Discuss why the policy rate of TCMB (turkish central bank), which is the one-week repo rate, may be misleading to measure the true cost of funding that TCMB charges to our commercial banks.

Solutions

Expert Solution

Turkey is a country which saw wild swings in the FX rates in the last two years. Turkey inflation spiked sharply when their currency Turkish Lira slumped its value against US dollar in the middle of 2018. To control the inflation, the central bank increased the country's benchmark interest rate [one-week repo rate] steeply by around 625 basis points in September 2018. This monetary tightening policy was done to bring price stability in the turbulent economic times. Turkey corporate sector heavily depend on the external funding [foreign currency funding] as the domestic interest rates are elevated in the uncertain times. Any sharp depreciation on the Turkish Lira will have negative effect on servicing their foreign currency debts.

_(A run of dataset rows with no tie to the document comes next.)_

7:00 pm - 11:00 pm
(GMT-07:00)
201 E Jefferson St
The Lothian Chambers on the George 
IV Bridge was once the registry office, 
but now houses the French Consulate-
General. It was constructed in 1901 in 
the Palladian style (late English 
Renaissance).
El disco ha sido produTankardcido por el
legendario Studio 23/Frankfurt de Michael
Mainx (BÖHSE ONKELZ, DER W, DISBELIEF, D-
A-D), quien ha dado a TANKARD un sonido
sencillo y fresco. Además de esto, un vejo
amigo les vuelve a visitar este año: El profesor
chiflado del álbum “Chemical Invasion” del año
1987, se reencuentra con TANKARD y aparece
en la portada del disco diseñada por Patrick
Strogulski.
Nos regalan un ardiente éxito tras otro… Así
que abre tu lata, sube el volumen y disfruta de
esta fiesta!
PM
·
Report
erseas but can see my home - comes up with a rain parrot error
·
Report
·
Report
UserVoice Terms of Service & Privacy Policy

When the volatility was brought under control in the subsequent period in the 2019 first half, the rates were once again cut to reflect the real conditions in the inflation in country. Hence the interest rate was used as a tool to control the currency fluctuations in Lira and the forecast inflation conditions than the real inflation in Turkey. Hence the true cost of funding will not be reflected in the benchmark one-week repo rate.